You're both compassionate and brilliant - a rare combination.
You were born to be a doctor.

Sunday, November 13, 2005

southside...

visited southside today. mother wanted to.

the sermon was about worship and the many types of hebrew words for praise compared to english that has one. i can't remember the hebrew words though.

in front of me, there was sign language being given. and i'm pretty amazed at the heart of the lady doing it. it was full of expression and she really made sure the person getting it gets the whole message, not missing anything out.

then it just suddenly came to my mind when they were singing. the lady lead, singing with sign language for the person to follow the timing of the song.

its truly the heart that counts and God sees and knows.

P.S. - students are still having exams till the 19th.

Saturday, November 12, 2005

Complete...

justin sang this song during his worship session. and so right it is. i got the song of danny and just had it going over and over again.

Complete
Parachute Band

Here I am, Oh God
I bring this sacrifice
My open heart, I offer up my life

I look to You, Lord
Your love that never ends
Restores me again

*So I lift my eyes to you Lord
In your strength will I break through Lord
Touch me now, let your love fall down on me
I know your love dispels all my fears
Through the storm I will hold on Lord
And by faith I will walk on Lord
Then I'll see beyond my calvary one day
And I will be complete in You

Friday, November 04, 2005

yup...

yup, my mother is here. that explains the lesser typing but also cause exams are really near. so sorry for not typing much. exams on the 7th, 9th and 11th. do pray for me! [exam period is from the 5th to 19th Nov]

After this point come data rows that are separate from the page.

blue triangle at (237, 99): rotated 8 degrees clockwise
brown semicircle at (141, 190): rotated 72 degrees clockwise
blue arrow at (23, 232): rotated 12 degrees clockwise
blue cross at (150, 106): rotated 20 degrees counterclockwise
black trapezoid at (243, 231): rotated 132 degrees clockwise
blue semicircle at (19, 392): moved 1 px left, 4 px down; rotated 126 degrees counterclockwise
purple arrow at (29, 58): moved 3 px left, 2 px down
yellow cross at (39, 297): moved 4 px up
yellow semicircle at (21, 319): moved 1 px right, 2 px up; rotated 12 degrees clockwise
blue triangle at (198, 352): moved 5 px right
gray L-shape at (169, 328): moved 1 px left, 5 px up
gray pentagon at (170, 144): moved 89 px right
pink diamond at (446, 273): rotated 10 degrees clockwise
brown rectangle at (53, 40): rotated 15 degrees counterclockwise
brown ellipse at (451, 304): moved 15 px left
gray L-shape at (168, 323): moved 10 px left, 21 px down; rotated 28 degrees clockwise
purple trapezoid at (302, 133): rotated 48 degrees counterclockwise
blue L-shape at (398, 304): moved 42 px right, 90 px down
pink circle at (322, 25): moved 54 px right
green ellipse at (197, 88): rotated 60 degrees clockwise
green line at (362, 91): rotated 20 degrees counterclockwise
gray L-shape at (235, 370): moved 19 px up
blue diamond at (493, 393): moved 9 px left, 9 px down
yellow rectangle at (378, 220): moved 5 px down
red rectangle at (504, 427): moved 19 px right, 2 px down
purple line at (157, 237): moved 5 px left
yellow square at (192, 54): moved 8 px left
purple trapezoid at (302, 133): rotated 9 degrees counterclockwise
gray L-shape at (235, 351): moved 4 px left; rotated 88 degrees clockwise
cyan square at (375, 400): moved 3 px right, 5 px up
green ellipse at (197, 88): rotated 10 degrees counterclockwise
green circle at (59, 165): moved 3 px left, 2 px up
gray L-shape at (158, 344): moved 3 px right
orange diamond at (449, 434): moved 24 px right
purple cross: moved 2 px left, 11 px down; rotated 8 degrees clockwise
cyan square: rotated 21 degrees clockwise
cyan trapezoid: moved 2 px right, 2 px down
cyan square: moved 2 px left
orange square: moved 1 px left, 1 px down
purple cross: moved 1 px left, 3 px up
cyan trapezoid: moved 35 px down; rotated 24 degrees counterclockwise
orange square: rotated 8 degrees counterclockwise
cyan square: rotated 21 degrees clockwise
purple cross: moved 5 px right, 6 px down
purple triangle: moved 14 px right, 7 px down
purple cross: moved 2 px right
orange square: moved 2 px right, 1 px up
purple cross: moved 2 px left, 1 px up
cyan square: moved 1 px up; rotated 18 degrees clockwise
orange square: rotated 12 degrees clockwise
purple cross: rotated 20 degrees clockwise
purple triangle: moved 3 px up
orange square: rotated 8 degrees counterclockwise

i have to say that at times, i just crumble (yes, strong Christians do crumble). at times i feel very discouraged and as if there is no hope. i pray really hard for protection of the mind and for strength. many times i find myself crying out to God, 'Lord, help me believe that You will bring me through.' help me to place more confidence in You, Lord. one thing i didn't do though was open up and look in the bible whenever any bad thoughts come.

now, i understand even more the heaviness that there is to push out of the mental barrier, break the bondage and pick yourself up. i really understand now, how come it can be a test and how the test can be a great and heavy proof of the chaff being burned away to reveal the true character, and then the refining of the silver until it reflects the Refiner's image.
sigh... i really respect those that have gone through such tests before and stood firm faithfully.

anyway, i was reading from Billy Graham's book, about fear. and there was an old saying,

'Fear knocked.
Faith answered.
No one was there.'

P.S. Handy's birthday today. his 21st. OCFers pinned him down and gave a nice body decoration. i owe him a present. i promise i'll get it but i'd rather it be something that you need. what you need for missions in the future?